Global context. Looking at the charts, USD/JPY set a reaction low in the 87.15 area in December. Since then, the pair entered calmer waters. The long-term trend in the pair remains negative, but the downtrend ran out of steam below the 90.00 area. Since mid January, the pair even made a decent rebound that accelerated in February. The underlying yen-momentum obviously has weakened. The market questioned the safe haven status of the Japanese currency and grew more worried on the performance of the Japanese economy as faltering exports clouded the eco picture. The break above the key 94.65 resistance improved the ST picture further. Last week, the USD/JPY rebound lost momentum with rally blocked in 99.69 area. We turned neutral on USD/JPY as we had the impression that the 100.55 resistance area would be difficult to break in a first attempt. We had a range trading strategy in the 94.65/100.55-102.20 trading range. Yesterday’s Fed move also changed the picture for USD/JP. The pair currently tests the 96.65 reaction low. This is a first important warning signal. A break below the 94.65 (previous reaction high) would make the picture again negative for this pair. In a day-to day perspective we put the risk at least for a test of this key support area.
On Wednesday, sterling came again under heavy pressure. The move started early in European trading. We didn’t see much eco news at that time to explain the move. However, the sterling sensitive news was published later in the session. The UK labour market data came out much worse than expected. These data reinforced the selling pressure on sterling. Markets also took a close look at the BoE minutes of the previous meeting. The report didn’t bring much new info, but we retain that the BoE is very determined to support nominal spending. The bank gives no open assessment on the weakness of sterling, but they still assume that the current sterling rate at some point should support a substitution towards domestic products. In this respect, we have the feeling that the Bank is not really unhappy with current sterling exchange rate. Nevertheless, the poor labour market report was the main reason for the new sterling selling wave and EUR/GBP traded already temporary above the 0.94 mark around noon. Later in the session the sterling selling pressure eased but the Fed-policy decision and the subsequent euro gains also filtered through into EUR/GBP. The pair closed the session at 0.9440, compared to 0.9269 on Tuesday.

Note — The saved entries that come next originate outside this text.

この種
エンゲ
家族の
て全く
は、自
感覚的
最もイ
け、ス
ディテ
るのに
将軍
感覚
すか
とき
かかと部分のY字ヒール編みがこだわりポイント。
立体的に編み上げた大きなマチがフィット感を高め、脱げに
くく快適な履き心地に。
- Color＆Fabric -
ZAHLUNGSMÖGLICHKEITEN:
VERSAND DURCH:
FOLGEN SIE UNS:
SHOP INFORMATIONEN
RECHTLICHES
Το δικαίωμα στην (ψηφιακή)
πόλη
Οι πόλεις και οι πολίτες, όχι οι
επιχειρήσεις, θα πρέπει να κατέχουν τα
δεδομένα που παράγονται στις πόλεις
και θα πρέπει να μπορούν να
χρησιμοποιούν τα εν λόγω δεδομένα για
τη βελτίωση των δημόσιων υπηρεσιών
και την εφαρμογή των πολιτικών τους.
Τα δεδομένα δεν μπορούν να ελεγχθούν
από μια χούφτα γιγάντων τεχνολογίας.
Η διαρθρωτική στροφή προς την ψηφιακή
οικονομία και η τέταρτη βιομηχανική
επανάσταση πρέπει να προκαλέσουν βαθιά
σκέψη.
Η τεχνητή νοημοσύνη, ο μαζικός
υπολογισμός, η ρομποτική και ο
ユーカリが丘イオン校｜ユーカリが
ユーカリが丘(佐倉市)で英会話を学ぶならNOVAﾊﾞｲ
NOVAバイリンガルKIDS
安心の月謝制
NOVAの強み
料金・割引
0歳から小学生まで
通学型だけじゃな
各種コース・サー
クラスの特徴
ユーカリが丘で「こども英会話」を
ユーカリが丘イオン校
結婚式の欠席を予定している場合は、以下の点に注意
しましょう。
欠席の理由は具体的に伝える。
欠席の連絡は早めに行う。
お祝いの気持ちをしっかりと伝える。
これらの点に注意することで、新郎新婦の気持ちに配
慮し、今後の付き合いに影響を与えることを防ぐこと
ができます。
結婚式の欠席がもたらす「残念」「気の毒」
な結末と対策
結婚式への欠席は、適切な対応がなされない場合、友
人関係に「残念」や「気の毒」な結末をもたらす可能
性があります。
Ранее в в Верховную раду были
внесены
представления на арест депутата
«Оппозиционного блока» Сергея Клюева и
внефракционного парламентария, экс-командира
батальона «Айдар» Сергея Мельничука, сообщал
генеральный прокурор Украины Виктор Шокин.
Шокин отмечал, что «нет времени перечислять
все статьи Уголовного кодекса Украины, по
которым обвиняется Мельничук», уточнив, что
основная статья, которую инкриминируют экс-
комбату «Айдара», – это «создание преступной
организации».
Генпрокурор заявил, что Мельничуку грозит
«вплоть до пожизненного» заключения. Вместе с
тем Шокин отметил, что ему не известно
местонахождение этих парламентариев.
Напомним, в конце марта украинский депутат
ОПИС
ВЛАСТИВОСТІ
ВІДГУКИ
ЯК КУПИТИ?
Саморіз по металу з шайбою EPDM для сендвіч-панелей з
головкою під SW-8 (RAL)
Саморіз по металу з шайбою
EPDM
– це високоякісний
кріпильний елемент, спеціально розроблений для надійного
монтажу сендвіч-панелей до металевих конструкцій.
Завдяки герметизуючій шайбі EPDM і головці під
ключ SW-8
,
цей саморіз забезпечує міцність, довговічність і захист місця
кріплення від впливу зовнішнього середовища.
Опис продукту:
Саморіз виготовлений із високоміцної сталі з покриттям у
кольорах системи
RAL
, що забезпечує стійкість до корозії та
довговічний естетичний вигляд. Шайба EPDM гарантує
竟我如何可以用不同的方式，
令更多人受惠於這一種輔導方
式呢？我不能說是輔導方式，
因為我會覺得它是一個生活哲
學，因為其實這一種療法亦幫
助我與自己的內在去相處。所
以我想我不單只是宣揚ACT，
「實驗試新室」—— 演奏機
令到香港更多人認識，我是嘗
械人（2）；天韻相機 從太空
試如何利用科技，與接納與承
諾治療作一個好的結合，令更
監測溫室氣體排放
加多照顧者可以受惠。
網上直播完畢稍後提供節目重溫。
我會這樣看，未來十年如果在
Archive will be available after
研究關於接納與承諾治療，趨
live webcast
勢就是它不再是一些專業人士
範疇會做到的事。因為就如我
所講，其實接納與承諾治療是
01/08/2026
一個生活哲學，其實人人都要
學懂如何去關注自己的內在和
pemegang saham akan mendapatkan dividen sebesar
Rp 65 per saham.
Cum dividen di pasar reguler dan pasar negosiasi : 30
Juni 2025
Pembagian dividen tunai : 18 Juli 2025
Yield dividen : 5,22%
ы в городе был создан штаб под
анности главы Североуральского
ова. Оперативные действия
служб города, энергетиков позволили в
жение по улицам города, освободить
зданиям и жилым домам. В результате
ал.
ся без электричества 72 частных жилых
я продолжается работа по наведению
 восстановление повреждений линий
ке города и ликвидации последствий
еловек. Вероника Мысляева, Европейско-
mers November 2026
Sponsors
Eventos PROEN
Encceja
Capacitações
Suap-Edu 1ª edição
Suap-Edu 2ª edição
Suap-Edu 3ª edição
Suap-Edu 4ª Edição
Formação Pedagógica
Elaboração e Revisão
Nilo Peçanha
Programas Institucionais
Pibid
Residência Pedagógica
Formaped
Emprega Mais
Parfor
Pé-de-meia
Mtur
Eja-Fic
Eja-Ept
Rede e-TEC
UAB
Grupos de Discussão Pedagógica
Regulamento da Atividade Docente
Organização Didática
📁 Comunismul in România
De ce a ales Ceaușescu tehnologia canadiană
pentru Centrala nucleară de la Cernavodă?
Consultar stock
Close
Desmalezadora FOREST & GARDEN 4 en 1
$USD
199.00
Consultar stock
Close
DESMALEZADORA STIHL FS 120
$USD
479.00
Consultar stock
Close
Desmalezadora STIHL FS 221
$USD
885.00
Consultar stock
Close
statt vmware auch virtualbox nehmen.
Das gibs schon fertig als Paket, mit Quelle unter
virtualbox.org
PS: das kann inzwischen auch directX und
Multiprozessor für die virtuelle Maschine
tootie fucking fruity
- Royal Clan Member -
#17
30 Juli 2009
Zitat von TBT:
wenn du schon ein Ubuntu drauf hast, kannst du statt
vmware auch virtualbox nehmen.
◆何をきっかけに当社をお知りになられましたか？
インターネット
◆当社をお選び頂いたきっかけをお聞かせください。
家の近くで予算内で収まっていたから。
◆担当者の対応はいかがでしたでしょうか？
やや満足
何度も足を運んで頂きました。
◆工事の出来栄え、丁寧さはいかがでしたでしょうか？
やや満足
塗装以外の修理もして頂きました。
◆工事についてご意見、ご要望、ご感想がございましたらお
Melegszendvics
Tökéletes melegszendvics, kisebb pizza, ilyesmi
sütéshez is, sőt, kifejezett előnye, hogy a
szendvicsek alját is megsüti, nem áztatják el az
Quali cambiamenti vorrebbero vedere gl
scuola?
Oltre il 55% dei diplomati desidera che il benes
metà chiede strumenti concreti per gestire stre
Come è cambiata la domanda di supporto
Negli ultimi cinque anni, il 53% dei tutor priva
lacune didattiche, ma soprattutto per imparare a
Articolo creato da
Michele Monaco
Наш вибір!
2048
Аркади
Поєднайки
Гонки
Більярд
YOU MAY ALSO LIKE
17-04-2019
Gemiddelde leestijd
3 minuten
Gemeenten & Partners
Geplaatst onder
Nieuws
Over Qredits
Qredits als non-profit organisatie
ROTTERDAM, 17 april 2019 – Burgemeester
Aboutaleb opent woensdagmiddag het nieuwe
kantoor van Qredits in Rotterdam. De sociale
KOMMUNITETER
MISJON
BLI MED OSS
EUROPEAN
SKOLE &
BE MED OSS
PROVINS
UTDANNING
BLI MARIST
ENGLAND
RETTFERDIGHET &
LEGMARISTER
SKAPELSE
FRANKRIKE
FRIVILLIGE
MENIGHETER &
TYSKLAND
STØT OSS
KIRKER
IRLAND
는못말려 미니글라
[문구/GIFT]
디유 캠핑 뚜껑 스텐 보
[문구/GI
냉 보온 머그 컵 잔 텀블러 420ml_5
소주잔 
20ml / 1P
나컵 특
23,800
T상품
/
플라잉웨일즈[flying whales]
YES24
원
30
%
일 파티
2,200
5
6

Today, the UK Public finance data and the Money supply data are on the agenda. Later the CBI industrial trends will be published. Yesterday, we indicated that poor UK eco data still contain a risk for additional sterling losses. We hold on to that bias, even if we expect any market reaction to be less aggressive compared to yesterday’s move. As was already the case last month, we do not only look to the CBI survey. In the current environment, the Budget data have also market moving potential.
Global Medium term context. At the start of 2009, EUR/GBP made a forceful correction after the steep sterling losses mid-December. A first rebound ran into resistance in the 0.95 area. Another forceful correction caused the pair to test the high profile support (0.8663 area previous high) but the test was rejected. From a fundamental/ LT point of view, we remained sterling cautious as we consider the BoE approach a potential risk factor for sterling. This was also visible after the latest BoE meeting. The Bank of England taking ever more aggressive steps in its quantitative easing policy and the growing government involvement in the financial sector had a negative impact on sterling. The break above the 0.9083/72 neckline made the MT technical picture for EUR/GBP again positive. Recently, we had a buy-on-dips approach. The pair already cleared the 0.9320 and 0.9420 resistances. This opens the way for return action to the key 0.9519 reaction high.